### [Document]
::::::::

Corey, this test is flawed (I added that to simulate specific situation but mixing dmsetup with lvm operation is not correct workflow). Are we able to simulate it with normal lvm commands? If not, I think this is not blocker. I'll check the code but any changes in pvmove are risky and if we have no real world reproducer it is not worth to do it in this phase IMHO. (Cond nack reproducer - I mean without manual dmsetup case involved.)
This has not been seen in normal lvm commands. The hack to create that left over device appears to be required in order for this problem to occur. I'll remove the blocker flag.
This request was evaluated by Red Hat Product Management for inclusion in a Red Hat Enterprise Linux release. Product Management has requested further review of this request by Red Hat Engineering, for potential inclusion in a Red Hat Enterprise Linux release for currently deployed products. This request is not yet committed for inclusion in a release.

::::::::

### [Data excerpts]
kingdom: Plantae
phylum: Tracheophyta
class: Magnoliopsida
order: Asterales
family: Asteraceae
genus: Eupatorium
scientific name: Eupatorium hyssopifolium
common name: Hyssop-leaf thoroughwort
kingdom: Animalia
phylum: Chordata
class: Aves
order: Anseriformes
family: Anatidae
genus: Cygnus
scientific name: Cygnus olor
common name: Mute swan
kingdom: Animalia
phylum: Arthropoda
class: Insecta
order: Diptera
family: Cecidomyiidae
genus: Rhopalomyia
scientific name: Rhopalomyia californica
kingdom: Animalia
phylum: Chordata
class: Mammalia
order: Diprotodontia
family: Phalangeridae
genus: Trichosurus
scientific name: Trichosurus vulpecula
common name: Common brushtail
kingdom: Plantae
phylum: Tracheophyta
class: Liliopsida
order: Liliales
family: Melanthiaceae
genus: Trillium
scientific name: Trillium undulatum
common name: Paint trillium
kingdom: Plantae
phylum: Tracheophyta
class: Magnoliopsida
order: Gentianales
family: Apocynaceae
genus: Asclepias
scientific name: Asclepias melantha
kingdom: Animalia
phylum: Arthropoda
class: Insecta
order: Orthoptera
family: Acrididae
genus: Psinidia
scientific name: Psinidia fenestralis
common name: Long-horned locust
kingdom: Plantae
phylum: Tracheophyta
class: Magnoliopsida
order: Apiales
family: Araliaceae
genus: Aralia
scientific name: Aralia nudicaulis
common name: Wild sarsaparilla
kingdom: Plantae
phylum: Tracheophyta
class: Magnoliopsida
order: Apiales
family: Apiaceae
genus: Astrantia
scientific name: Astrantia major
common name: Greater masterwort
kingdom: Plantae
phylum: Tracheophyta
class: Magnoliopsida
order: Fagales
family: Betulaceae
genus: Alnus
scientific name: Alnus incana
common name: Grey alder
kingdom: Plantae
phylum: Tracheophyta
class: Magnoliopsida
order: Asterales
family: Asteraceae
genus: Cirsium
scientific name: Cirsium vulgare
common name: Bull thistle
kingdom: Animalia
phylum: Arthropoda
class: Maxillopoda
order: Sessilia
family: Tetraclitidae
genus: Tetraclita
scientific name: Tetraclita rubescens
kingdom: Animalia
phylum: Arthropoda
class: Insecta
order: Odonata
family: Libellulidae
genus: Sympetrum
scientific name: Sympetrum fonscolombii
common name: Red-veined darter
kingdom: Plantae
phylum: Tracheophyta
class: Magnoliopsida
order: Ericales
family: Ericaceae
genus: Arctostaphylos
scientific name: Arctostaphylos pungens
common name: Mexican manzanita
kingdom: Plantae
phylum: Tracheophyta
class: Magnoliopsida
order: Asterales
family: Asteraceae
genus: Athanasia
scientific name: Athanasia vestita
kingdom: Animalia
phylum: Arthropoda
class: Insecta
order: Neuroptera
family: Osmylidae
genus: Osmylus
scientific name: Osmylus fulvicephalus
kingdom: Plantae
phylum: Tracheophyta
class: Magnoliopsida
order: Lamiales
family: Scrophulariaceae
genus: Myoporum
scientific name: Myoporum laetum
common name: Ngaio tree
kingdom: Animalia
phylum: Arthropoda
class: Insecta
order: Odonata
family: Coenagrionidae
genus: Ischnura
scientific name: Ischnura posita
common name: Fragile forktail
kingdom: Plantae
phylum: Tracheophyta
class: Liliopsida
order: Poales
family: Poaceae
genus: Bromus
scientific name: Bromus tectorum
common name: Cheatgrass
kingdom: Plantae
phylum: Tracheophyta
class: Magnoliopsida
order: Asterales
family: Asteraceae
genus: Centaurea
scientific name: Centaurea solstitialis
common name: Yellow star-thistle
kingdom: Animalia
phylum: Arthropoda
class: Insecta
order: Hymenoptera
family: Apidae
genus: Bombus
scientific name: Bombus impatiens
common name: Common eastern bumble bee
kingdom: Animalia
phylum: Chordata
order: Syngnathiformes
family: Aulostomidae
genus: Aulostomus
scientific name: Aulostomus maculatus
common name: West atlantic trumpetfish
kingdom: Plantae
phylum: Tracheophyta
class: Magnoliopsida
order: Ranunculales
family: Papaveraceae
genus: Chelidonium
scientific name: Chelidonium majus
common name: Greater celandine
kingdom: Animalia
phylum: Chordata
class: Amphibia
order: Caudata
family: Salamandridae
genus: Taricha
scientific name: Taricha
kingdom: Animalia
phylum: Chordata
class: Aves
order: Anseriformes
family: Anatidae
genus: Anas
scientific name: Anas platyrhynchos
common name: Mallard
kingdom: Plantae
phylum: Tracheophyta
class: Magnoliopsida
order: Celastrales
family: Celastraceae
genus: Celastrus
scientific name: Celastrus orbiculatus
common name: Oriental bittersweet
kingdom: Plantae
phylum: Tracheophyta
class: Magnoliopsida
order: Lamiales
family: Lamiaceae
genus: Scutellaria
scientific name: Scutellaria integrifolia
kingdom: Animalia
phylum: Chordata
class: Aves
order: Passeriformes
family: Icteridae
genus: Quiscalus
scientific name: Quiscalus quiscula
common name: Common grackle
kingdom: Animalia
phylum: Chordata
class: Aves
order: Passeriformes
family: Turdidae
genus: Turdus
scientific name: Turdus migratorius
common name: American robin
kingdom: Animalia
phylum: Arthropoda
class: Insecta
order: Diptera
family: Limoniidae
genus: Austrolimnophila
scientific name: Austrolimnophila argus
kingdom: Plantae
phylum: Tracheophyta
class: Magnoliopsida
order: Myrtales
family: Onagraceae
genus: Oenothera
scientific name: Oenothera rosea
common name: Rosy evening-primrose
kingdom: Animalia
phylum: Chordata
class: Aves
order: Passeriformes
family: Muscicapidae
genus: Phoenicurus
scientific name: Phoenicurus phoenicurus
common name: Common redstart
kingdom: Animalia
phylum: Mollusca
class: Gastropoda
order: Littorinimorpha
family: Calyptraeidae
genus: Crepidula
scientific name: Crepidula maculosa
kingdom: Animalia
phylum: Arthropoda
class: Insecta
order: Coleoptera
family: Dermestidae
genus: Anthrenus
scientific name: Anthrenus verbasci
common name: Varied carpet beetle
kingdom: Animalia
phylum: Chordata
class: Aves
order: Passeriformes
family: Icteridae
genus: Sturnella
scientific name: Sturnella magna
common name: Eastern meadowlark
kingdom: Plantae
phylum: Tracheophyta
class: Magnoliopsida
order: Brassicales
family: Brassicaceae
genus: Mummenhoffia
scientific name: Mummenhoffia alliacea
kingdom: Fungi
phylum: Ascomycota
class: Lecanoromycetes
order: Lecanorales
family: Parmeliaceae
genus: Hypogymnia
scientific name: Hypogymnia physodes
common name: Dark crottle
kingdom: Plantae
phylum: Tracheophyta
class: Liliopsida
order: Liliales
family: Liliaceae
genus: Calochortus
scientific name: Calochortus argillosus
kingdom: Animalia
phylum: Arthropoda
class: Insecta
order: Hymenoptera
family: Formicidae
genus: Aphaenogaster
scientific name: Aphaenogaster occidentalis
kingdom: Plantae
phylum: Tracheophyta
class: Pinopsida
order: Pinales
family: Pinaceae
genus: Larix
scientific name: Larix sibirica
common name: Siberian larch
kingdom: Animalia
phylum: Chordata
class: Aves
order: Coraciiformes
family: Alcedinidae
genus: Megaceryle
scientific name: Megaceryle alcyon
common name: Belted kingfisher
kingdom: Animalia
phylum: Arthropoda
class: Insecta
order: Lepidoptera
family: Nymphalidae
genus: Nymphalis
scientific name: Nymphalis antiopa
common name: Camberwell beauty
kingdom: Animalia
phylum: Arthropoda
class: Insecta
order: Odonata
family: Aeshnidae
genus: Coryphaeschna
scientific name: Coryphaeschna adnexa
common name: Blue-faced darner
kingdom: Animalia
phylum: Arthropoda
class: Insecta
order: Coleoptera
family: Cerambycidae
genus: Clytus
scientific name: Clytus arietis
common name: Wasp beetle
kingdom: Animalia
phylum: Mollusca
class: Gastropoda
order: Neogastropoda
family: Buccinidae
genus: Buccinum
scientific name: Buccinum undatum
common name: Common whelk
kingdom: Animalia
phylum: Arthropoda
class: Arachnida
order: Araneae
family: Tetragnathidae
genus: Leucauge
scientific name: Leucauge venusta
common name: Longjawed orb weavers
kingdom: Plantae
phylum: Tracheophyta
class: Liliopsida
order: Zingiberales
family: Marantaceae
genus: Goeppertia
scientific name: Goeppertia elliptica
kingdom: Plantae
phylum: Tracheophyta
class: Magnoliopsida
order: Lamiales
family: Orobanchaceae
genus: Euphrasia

::::::::

### [Exercise brief]
Copy word for word the passage of the LVM bug discussion from "Corey, this test" up to and including "dmsetup case involved.)".

### [Correct output]
Corey, this test is flawed (I added that to simulate specific situation but mixing dmsetup with lvm operation is not correct workflow). Are we able to simulate it with normal lvm commands? If not, I think this is not blocker. I'll check the code but any changes in pvmove are risky and if we have no real world reproducer it is not worth to do it in this phase IMHO. (Cond nack reproducer - I mean without manual dmsetup case involved.)